Texte fourni →
⟨
On se méfie aujourd’hui des évêques qui aiment les enfants. Mais notre Saint Nicolas pédophile et accessoirement fétichiste (n’est-il pas attiré par les chaussures de ses victimes ?) est-il pour autant, comme son rival laïc, le Père Noël, une ordure ?
À en croire l’honorable député Marc Spautz, les Schifflangeois ne seraient pas loin de le croire car ils banniraient, nous dit-il, l’évêque de Myre de leurs écoles. Les Schifflangeois auraient-ils eu vent de quelques jeux interdits que le saint homme aurait pratiqués avec des mineurs pour interdire au patron des enfants les préaux de l’école ? Notre bien aimé Kleeschen, aurait-il endossé le rôle de son comparse, le Housecker, en faisant peur aux enfants, non pas en leur distribuant des verges, mais en leur montrant la sienne en ouvrant tout grand devant la porte de leur école son large manteau d’hermine ?
Mais non, rassurez-vous braves gens, à Schifflange, tout simplement, les habitants auraient trop bien assimilé la leçon houellebecquienne de La soumission et, dans une espèce de vor-auseilender Gehorsam, ils auraient déjà accepté l’islamisation de notre société chrétienne et auraient préféré ne pas heurter la sensibilité à fleur de peau de l’envahisseur musulman, voire, et c’est plus perfide encore, de la juiverie internationale. Spautz tout simplement fait du Kartheiser comme Fillon et Sarkozy font du Le Pen.
Toujours est-il que les fêtes « auront été marquées par une polémique à laquelle la presse et l’opinion semblent s’être montrées fort sensibles et qui a introduit dans l’atmosphère joyeuse habituelle à cette période de l’année une note d’aigreur inusitée »1.
Voilà donc un politicard populiste qui, se croyant porté par la vague trumpo-populiste, se sert d’une vieille rumeur, depuis longtemps avérée comme fausse, pour exhorter le nous communautariste chrétien face au supposé envahisseur barbare et païen. On se souvient de semblables provocations mises en scène par l’extrême droite catholique en France : polémiques sur les crèches, vols inventés de petits pains au chocolat, organisation d’apéritifs saucisson-vin blanc, j’en passe et des pires.
Mais gageons que notre apprenti-facho ne réclamera pas de sitôt le remplacement du Père Noël par Saint Nicolas. Ce serait impopulaire, le comble pour un populiste !
Il y aurait cependant beaucoup de choses à dire sur la rivalité complice de ces deux-là. L’évêque catholique, autoritaire et juste, et son alter ego, le Père Noël, laïc, bienveillant et débonnaire mènent en fait un même combat. Dans nos sociétés sécularisées ils ont pris le relais des rites d’initiation, comme par exemple les fêtes de circoncision, les communions et autres bar mitzvahs. Au delà de leurs significations spirituelles, ces rites ont aussi une valeur bien pratique : ils maintiennent les cadets, non encore initiés, dans un lien de subordination et d’obéissance par rapport aux aînés initiés. Toute l’année, les enfants doivent faire preuve de vertu pour être récompensés par Saint Nicolas ou le Père Noël, alors que la période où ils sont en droit de réclamer leur dû ne se réduit qu’aux quelques jours de l’avent.
⟩
Travail à faire →
(a) Résumez sous forme de liste le paragraphe de la chronique sur Saint Nicolas qui commence par « Il y aurait cependant beaucoup de choses à dire ». Conservez-en les idées principales.
(b) Prolongez la chronique sur Saint Nicolas en reprenant après sa dernière phrase.

Données présentées →
⟨
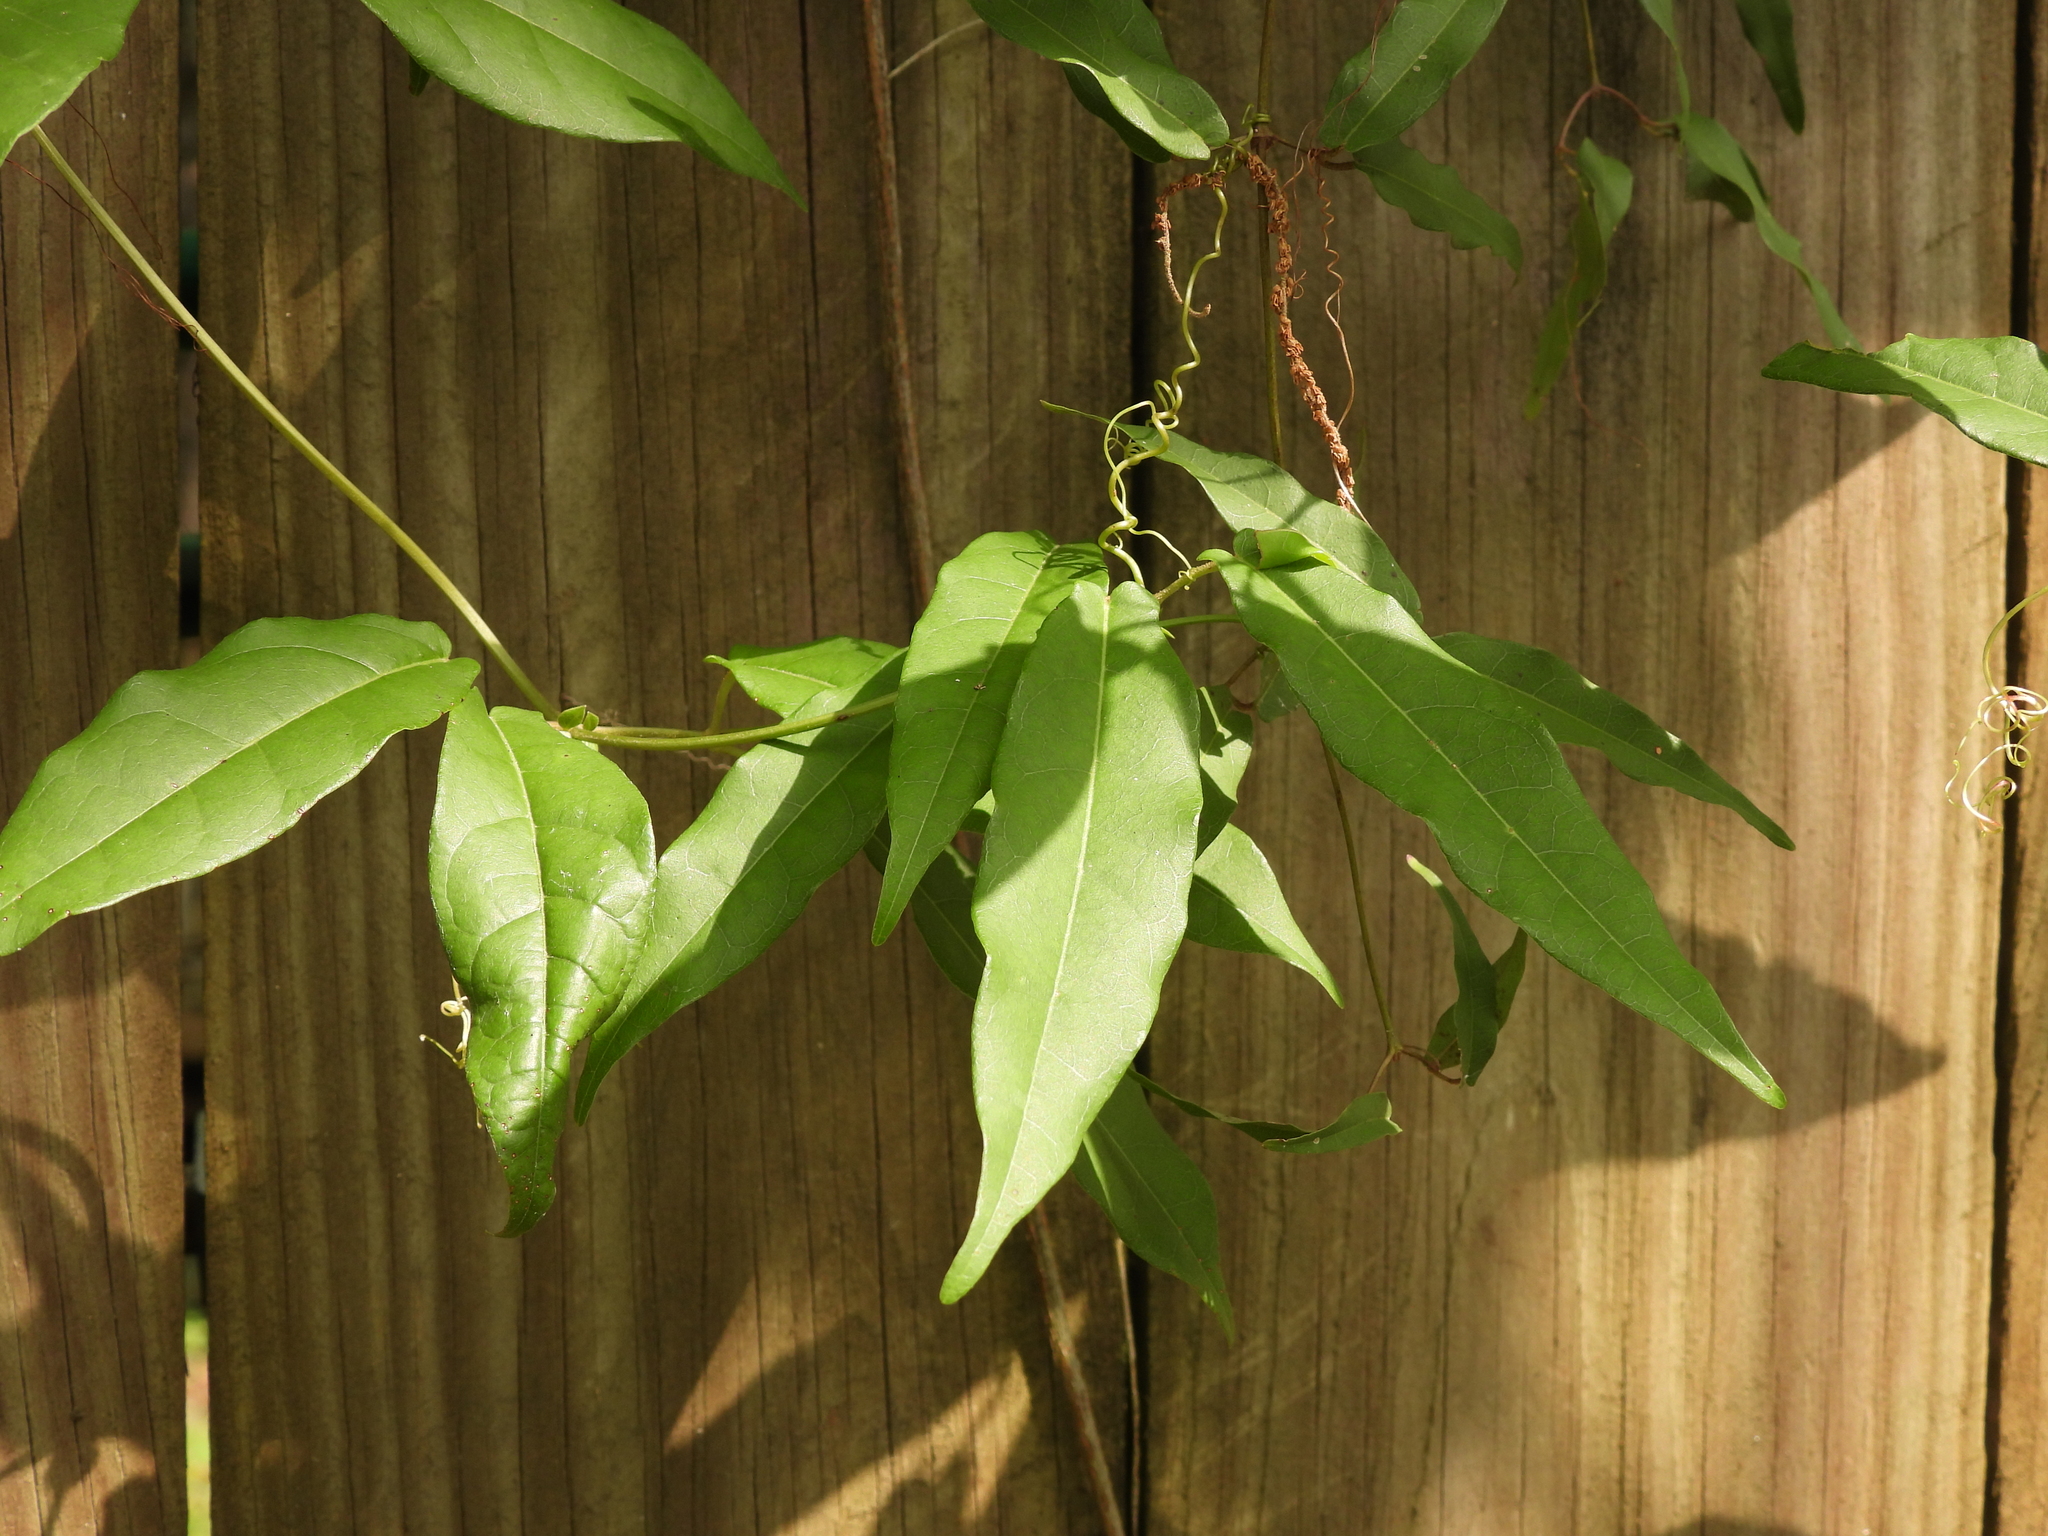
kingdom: Plantae
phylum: Tracheophyta
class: Magnoliopsida
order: Lamiales
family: Bignoniaceae
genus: Bignonia
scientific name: Bignonia capreolata
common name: Crossvine
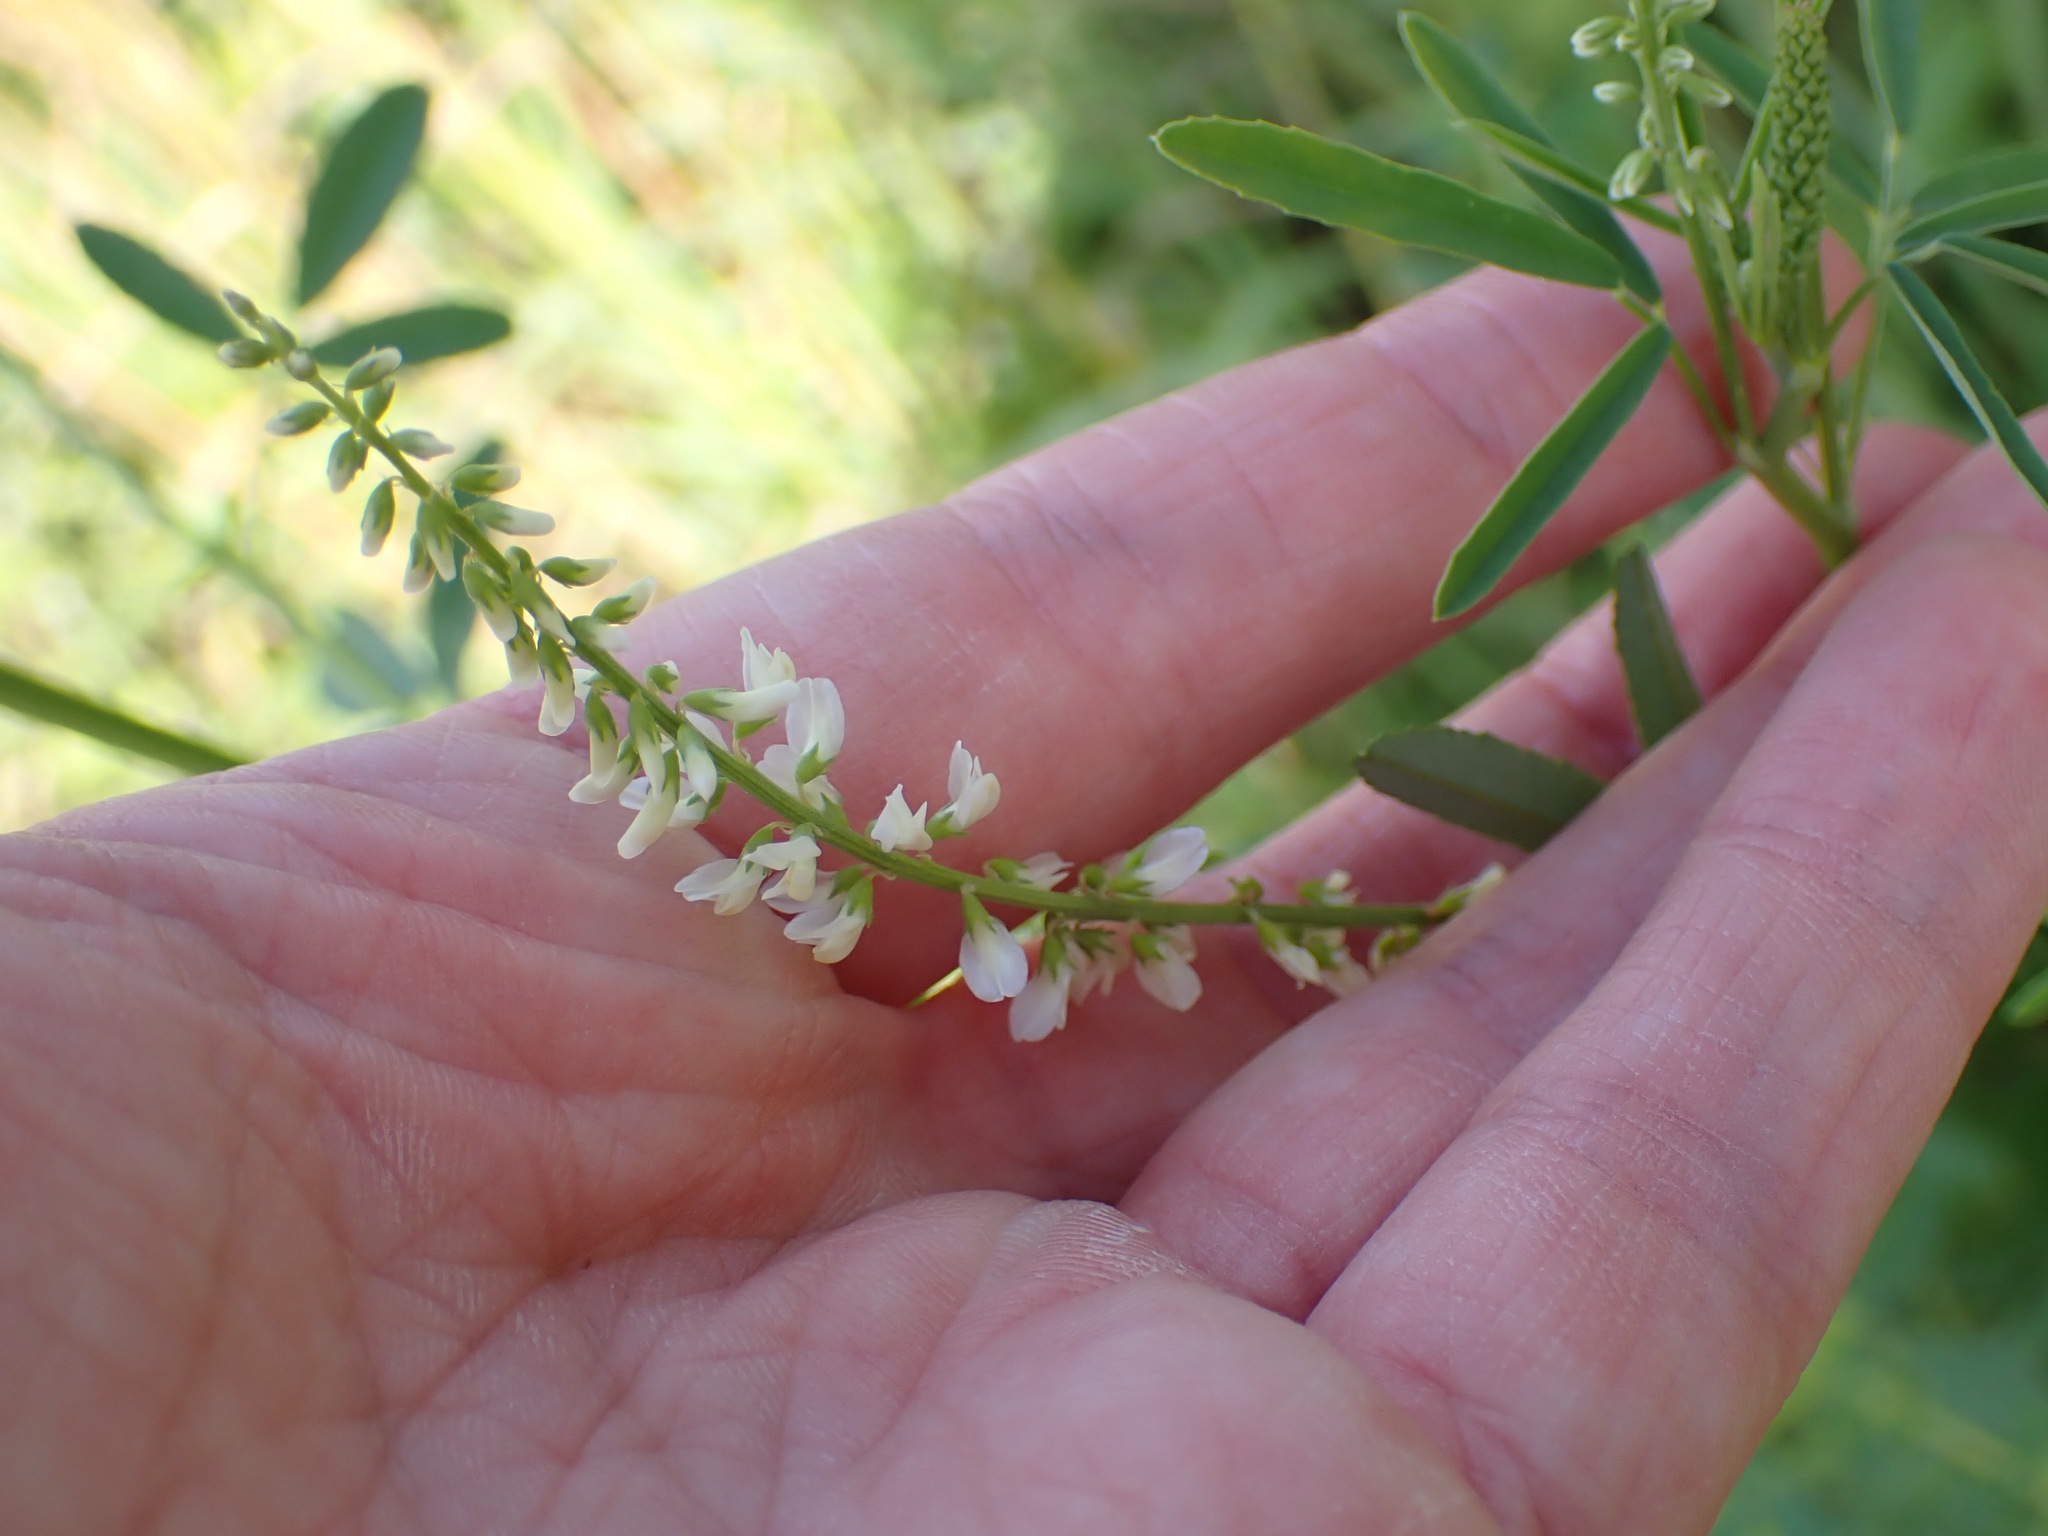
⟩
Réponses dans l'ordre →
(a)
- Saint Nicolas et le Père Noël sont des rivaux complices qui mènent un même combat. Le premier est un évêque catholique autoritaire et juste, le second un personnage laïc, bienveillant et débonnaire.
- Dans les sociétés sécularisées, ils ont pris le relais des rites d'initiation, comme les fêtes de circoncision, les communions et les bar mitzvahs.
- Au-delà de leur sens spirituel, ces rites maintiennent les cadets non initiés dans un lien de subordination et d'obéissance envers les aînés initiés.
- Les enfants doivent se montrer vertueux toute l'année pour être récompensés. Ils ne peuvent pourtant réclamer leur dû que pendant quelques jours de l'avent.

(b)
Il est vrai que la cupidité des commerçants ne se gêne pas à élargir cette période bien au delà du « socialement raisonnable ». Le passage de l’enfant à l’adulte, par le rite de l’initiation, est de fait un accès au savoir de l’adulte. Et nous devons bien avouer qu’apprendre à l’enfant, dans la douleur et le regret, que Saint Nicolas n’existe pas, reste bien le seul rite initiatique qui continue à fonctionner de nos jours.
Il existe cependant une différence de taille entre Saint Nicolas et le Père Noël. Garant de la vieille tradition autoritaire presque confuciusienne qui manie le bâton et la carotte, j’allais écrire l’assiette et les verges, Saint Nicolas s’est doté d’un alter ego, le fameux Housecker, le zwarte Piet ou encore le Knecht Ruprecht. Il est vrai que le politiquement correct tend à évincer ce personnage qui ferait trop peur aux enfants et qui alimenterait des phantasmes racistes.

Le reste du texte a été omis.